Provided records Start Marker

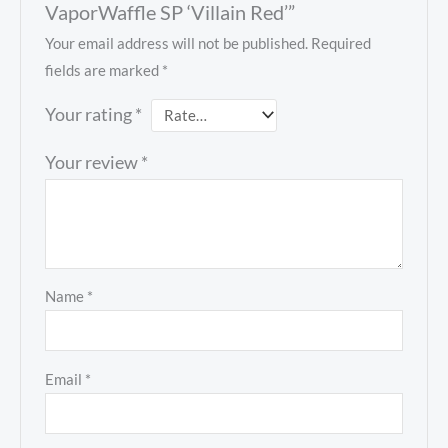
VaporWaffle SP ‘Villain Red’”
Your email address will not be published.
Required
fields are marked
*
Your rating
*
Your review
*
Name
*
Email
*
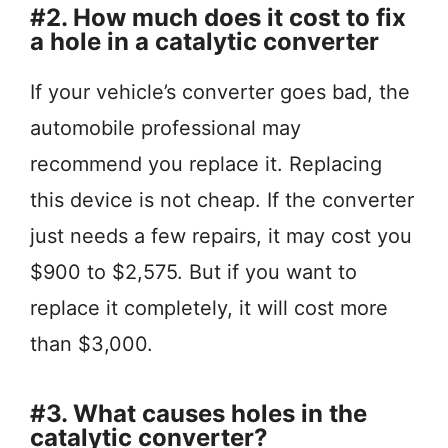
#2. How much does it cost to fix
a hole in a catalytic converter
If your vehicle’s converter goes bad, the
automobile professional may
recommend you replace it. Replacing
this device is not cheap. If the converter
just needs a few repairs, it may cost you
$900 to $2,575. But if you want to
replace it completely, it will cost more
than $3,000.
#3. What causes holes in the
catalytic converter?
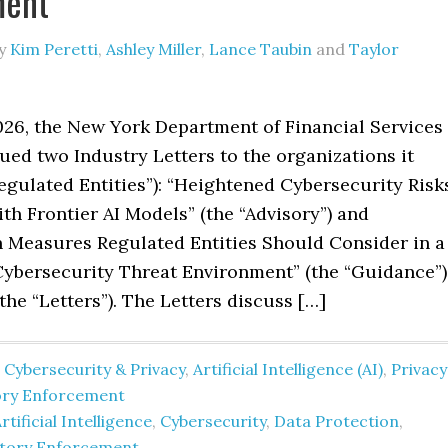
ment
y
Kim Peretti
,
Ashley Miller
,
Lance Taubin
and
Taylor
026, the New York Department of Financial Services
ued two Industry Letters to the organizations it
egulated Entities”): “Heightened Cybersecurity Risk
th Frontier AI Models” (the “Advisory”) and
 Measures Regulated Entities Should Consider in a
ybersecurity Threat Environment” (the “Guidance”)
 the “Letters”). The Letters discuss […]
 Cybersecurity & Privacy
,
Artificial Intelligence (AI)
,
Privacy
ory Enforcement
rtificial Intelligence
,
Cybersecurity
,
Data Protection
,
atory Enforcement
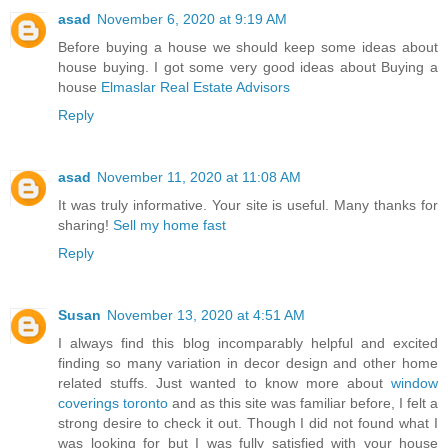
asad
November 6, 2020 at 9:19 AM
Before buying a house we should keep some ideas about
house buying. I got some very good ideas about Buying a
house
Elmaslar Real Estate Advisors
Reply
asad
November 11, 2020 at 11:08 AM
It was truly informative. Your site is useful. Many thanks for
sharing!
Sell my home fast
Reply
Susan
November 13, 2020 at 4:51 AM
I always find this blog incomparably helpful and excited
finding so many variation in decor design and other home
related stuffs. Just wanted to know more about
window
coverings toronto
and as this site was familiar before, I felt a
strong desire to check it out. Though I did not found what I
was looking for but I was fully satisfied with your house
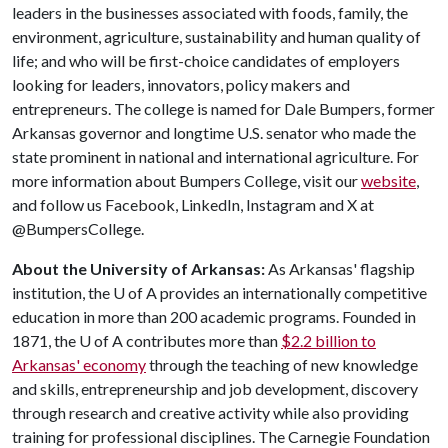
leaders in the businesses associated with foods, family, the
environment, agriculture, sustainability and human quality of
life; and who will be first-choice candidates of employers
looking for leaders, innovators, policy makers and
entrepreneurs. The college is named for Dale Bumpers, former
Arkansas governor and longtime U.S. senator who made the
state prominent in national and international agriculture. For
more information about Bumpers College, visit our
website
,
and follow us Facebook, LinkedIn, Instagram and X at
@BumpersCollege.
About the University of Arkansas:
As Arkansas' flagship
institution, the
U of A
provides an internationally competitive
education in more than 200 academic programs. Founded in
1871, the
U of A
contributes more than
$2.2 billion to
Arkansas' economy
through the teaching of new knowledge
and skills, entrepreneurship and job development, discovery
through research and creative activity while also providing
training for professional disciplines. The Carnegie Foundation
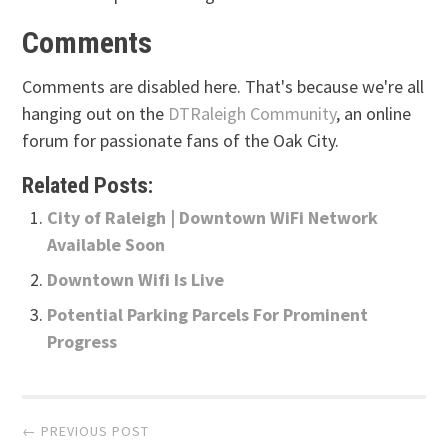
Comments
Comments are disabled here. That's because we're all
hanging out on the
DTRaleigh Community
, an online
forum for passionate fans of the Oak City.
Related Posts:
City of Raleigh | Downtown WiFi Network
Available Soon
Downtown Wifi Is Live
Potential Parking Parcels For Prominent
Progress
Post
← PREVIOUS POST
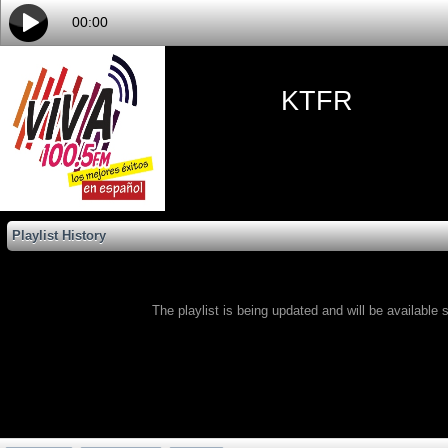
00:00
KTFR
Playlist History
The playlist is being updated and will be available s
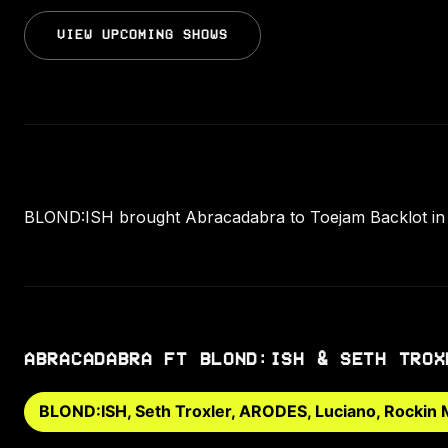
VIEW UPCOMING SHOWS
BLOND:ISH brought Abracadabra to Toejam Backlot in 
ABRACADABRA FT BLOND:ISH & SETH TROX
BLOND:ISH, Seth Troxler, ARODES, Luciano, Rockin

Provided records End Marker

Task to complete: Using the data above, which lines fall from the one with "coverings toronto" through the one with "and skills, entrepreneurship"? Repeat them exactly, ends included, minus any pictures.

Answer section:
coverings toronto
and as this site was familiar before, I felt a
strong desire to check it out. Though I did not found what I
was looking for but I was fully satisfied with your house
leaders in the businesses associated with foods, family, the
environment, agriculture, sustainability and human quality of
life; and who will be first-choice candidates of employers
looking for leaders, innovators, policy makers and
entrepreneurs. The college is named for Dale Bumpers, former
Arkansas governor and longtime U.S. senator who made the
state prominent in national and international agriculture. For
more information about Bumpers College, visit our
website
,
and follow us Facebook, LinkedIn, Instagram and X at
@BumpersCollege.
About the University of Arkansas:
As Arkansas' flagship
institution, the
U of A
provides an internationally competitive
education in more than 200 academic programs. Founded in
1871, the
U of A
contributes more than
$2.2 billion to
Arkansas' economy
through the teaching of new knowledge
and skills, entrepreneurship and job development, discovery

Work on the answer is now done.